Libby looked over the text to be carved about her on a previous visit, which meant that I don't need to worry about any inaccuracies too much! It was great chatting with her about the rare and unusual trees and plants that can be found in the area. One that was mentioned is Spiked Speedwell, which is rare and lives on the rock faces in the Avon Gorge. 

Image from:http://www.ukwildflowers.com/
This plant colonised the area just after the land was stripped bare by the glaciers of the last Ice Age. It is at home on steep rock faces and very thin soils, so survived in the Gorge when other plants and trees took over elsewhere in the area. It is also perennial, so it grows back from the same rootstock every year. 

Libby said that there is debate amongst botanists as to how long these plants can live for and some believe that in favourable conditions, such as in the Gorge, individual plants could be thousands of years old, possibly even 10,000 years. This is impossible to test at the moment as far as I know but if it is true, it would mean that the plant seen now is exactly the same one that started growing next to the retreating ice sheet!

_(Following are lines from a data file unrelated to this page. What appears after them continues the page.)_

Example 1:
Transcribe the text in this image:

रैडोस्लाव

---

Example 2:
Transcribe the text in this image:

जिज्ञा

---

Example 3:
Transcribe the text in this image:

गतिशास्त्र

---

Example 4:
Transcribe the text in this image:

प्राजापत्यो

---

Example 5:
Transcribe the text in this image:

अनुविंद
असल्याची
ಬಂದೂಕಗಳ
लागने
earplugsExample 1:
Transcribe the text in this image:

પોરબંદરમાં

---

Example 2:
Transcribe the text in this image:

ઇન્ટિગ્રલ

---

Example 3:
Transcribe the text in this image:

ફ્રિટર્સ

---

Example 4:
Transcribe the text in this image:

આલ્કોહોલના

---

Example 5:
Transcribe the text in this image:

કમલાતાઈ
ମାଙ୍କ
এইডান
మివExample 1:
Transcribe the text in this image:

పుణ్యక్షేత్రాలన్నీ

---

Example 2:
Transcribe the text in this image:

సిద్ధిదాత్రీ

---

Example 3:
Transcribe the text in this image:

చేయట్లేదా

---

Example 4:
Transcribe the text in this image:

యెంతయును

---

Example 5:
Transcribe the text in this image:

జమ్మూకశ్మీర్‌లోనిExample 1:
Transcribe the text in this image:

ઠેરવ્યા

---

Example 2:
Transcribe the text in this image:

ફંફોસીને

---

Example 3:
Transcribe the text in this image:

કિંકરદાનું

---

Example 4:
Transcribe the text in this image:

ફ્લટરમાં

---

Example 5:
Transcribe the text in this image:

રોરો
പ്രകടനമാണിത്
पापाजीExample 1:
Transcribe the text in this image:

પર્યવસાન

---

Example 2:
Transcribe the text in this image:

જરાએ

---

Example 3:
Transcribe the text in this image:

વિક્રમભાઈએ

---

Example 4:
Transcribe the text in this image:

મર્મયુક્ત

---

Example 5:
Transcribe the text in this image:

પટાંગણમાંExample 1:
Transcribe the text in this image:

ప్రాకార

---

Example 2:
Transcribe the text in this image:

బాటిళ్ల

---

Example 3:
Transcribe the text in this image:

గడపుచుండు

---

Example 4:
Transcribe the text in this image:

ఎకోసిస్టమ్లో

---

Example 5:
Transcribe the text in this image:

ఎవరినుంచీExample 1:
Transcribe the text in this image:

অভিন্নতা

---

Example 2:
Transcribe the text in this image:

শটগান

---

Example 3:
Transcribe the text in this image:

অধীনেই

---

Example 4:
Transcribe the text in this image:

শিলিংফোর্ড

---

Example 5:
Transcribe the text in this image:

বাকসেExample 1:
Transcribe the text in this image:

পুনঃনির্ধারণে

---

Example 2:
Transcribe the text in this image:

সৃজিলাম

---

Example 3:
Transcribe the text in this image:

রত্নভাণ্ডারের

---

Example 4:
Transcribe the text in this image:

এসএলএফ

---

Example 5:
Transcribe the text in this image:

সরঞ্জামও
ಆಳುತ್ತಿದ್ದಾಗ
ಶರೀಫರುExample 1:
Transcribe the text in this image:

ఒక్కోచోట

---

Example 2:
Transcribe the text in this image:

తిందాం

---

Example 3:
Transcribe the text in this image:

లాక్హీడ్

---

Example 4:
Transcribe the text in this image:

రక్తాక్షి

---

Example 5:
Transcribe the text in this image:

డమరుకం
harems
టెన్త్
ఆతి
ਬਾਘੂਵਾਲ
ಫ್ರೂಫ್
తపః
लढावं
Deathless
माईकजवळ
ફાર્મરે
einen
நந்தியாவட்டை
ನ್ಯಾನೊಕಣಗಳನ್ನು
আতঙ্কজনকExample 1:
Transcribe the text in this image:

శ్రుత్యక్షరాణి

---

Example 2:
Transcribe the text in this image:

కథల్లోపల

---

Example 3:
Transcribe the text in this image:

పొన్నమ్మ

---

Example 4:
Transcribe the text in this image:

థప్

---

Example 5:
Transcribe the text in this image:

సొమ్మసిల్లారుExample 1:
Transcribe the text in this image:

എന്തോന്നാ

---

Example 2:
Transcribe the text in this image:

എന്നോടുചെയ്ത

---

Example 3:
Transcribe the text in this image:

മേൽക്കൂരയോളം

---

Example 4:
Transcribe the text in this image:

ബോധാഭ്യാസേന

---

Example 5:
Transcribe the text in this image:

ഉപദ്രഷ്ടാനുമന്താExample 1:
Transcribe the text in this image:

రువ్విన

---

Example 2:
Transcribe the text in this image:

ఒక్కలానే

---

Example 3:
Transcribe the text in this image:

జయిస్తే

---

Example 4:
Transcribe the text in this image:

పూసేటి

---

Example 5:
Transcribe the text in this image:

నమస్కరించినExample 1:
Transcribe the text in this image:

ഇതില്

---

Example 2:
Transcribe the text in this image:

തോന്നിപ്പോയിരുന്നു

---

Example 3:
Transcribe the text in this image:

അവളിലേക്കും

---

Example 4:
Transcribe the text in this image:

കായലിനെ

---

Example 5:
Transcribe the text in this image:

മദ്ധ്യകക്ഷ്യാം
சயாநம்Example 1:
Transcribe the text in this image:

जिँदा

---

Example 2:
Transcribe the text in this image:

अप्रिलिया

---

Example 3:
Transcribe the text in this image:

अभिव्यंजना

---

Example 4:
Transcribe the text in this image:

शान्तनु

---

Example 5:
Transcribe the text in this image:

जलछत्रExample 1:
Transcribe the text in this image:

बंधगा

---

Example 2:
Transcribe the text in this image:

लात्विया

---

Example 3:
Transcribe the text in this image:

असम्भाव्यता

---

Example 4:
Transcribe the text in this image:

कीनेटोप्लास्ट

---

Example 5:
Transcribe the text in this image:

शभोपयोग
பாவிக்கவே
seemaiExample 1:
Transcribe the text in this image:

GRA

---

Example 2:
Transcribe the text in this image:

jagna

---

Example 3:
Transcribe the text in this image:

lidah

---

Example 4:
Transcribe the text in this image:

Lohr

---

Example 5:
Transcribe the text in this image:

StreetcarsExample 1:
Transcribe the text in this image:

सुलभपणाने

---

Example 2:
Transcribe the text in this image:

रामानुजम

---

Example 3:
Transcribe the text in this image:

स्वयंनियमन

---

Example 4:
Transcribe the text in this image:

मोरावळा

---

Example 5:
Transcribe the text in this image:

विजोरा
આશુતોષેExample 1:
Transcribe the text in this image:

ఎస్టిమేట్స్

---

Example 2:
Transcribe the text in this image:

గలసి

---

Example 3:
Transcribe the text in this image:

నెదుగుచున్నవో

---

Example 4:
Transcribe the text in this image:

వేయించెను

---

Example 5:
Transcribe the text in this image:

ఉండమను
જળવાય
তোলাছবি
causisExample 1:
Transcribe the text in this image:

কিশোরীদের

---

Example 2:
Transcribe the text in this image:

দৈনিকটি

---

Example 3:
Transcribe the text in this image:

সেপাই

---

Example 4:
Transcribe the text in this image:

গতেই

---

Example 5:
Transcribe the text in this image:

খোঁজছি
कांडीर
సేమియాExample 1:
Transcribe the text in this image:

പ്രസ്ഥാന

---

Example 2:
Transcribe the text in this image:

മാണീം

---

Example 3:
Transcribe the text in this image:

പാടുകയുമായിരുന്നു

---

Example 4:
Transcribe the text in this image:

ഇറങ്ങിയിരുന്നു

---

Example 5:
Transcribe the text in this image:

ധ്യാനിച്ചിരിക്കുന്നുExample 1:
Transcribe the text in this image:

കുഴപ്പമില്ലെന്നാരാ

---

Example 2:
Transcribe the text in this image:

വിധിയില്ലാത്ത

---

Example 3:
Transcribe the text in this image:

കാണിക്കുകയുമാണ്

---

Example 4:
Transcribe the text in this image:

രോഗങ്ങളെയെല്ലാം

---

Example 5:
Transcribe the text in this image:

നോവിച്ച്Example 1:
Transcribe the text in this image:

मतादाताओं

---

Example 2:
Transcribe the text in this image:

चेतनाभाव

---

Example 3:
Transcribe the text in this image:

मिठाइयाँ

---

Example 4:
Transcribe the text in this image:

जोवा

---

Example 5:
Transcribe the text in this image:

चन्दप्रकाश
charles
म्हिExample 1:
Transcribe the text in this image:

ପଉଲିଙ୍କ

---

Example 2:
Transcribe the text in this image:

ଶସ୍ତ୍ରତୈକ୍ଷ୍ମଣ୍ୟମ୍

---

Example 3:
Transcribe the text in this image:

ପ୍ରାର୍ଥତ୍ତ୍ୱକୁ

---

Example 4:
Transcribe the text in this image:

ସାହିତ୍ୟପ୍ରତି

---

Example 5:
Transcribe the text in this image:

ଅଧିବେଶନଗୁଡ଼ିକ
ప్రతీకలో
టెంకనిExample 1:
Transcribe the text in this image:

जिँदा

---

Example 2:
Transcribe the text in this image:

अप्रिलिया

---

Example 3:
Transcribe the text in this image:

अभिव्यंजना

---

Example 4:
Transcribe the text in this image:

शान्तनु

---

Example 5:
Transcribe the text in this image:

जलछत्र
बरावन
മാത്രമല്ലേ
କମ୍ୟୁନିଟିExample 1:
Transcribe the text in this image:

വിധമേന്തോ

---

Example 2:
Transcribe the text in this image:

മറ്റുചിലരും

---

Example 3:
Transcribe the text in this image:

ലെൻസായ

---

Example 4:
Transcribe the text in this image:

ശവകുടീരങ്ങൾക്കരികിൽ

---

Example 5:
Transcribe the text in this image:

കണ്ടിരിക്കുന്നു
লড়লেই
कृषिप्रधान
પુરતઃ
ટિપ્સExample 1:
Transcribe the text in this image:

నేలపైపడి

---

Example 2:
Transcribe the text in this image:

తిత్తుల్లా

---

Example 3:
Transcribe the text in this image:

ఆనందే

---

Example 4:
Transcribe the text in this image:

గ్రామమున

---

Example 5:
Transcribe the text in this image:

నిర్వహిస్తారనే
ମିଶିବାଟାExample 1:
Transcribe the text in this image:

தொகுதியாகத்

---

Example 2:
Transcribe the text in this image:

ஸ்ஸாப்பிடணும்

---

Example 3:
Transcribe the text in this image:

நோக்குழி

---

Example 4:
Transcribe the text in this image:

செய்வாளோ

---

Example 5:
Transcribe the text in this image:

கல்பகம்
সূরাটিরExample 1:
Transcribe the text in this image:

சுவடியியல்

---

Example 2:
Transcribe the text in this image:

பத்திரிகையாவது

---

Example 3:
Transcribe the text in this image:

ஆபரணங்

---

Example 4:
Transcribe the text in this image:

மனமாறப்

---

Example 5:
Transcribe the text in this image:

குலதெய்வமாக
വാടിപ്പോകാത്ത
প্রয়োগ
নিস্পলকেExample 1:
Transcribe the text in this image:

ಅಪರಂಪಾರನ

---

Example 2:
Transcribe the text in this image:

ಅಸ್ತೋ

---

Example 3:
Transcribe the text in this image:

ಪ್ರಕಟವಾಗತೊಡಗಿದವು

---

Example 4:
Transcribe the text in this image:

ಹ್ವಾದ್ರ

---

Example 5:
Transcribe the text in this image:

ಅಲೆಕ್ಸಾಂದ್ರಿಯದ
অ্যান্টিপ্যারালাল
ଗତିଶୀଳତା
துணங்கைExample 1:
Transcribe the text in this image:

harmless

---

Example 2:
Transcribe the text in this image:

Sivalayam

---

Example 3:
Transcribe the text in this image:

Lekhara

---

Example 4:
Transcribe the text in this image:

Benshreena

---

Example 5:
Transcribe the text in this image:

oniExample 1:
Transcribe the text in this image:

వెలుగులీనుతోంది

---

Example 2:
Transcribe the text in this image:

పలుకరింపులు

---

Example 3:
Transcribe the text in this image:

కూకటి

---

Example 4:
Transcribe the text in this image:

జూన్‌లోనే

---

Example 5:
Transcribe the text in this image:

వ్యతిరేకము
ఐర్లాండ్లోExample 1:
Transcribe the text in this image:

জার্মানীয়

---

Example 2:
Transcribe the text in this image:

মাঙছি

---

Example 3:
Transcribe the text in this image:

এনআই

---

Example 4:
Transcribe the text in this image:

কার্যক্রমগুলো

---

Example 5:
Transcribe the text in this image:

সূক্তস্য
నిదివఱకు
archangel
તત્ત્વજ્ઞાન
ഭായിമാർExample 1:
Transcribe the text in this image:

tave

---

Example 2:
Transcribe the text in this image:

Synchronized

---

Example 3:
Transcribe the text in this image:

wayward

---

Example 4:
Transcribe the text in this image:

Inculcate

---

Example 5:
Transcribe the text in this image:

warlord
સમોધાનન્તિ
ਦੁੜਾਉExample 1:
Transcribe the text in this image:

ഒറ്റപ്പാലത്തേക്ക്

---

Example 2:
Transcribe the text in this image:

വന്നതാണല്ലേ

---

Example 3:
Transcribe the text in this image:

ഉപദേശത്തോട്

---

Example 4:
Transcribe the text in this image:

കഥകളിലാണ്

We also chatted about Hutchinsia, a tiny perennial flower that lives its life cycle through the winter to avoid competition from other plants. It starts growing in autumn and flowers in March. By springtime, when everything else begins their season, it is done for the year and dies back.

Image by natterjacktoad from http://www.ispotnature.org/species-dictionaries/uksi/Hornungia%20petraea
Whitebeams are also a bit unusual in the natural world, as they will hybridise with certain other species (such as the Wild Service Tree Sorbus torminalis) and produce fertile offspring. Usually when species interbreed, the offspring are sterile. An example of this would be mules, the result of a horse breeding with a donkey. Nearly all mules cannot produce offspring themselves.

Whitebeams are also often found on steep slopes and thin soils, where they can live without being overshadowed and having to compete for resources with larger trees such as ash, beech or oak. This local high density of population, together with their fertile hybrid offspring, means that they often interbreed and produce new species. There are at least three unique species in the Avon Gorge alone. 

One of the Whitebeam species has possibly my favourite name of any tree. It grows near Watersmeet, on Exmoor in the Southwest of England, and is called the 'No Parking Whitebeam' (Sorbus admonitor). Why the strange name? The first example was found next to a road and had a 'No Parking' sign fixed to it.

libby houston

Libby also kindly gave me two fallen leaves from a Whitebeam tree that she discovered in the Avon Gorge to copy in a woodcarving on the bench. It is named 'Houston's Whitebeam' after her. There is only one specimen of this kind of tree known to exist, so I suppose it must be one of the rarest trees in the world.

houston's whitebeam

By the way, the piece of dowel next to the leaf on the right is plugging a hole left when I dug some lead shot out of the wood. I wonder how long it had been in there?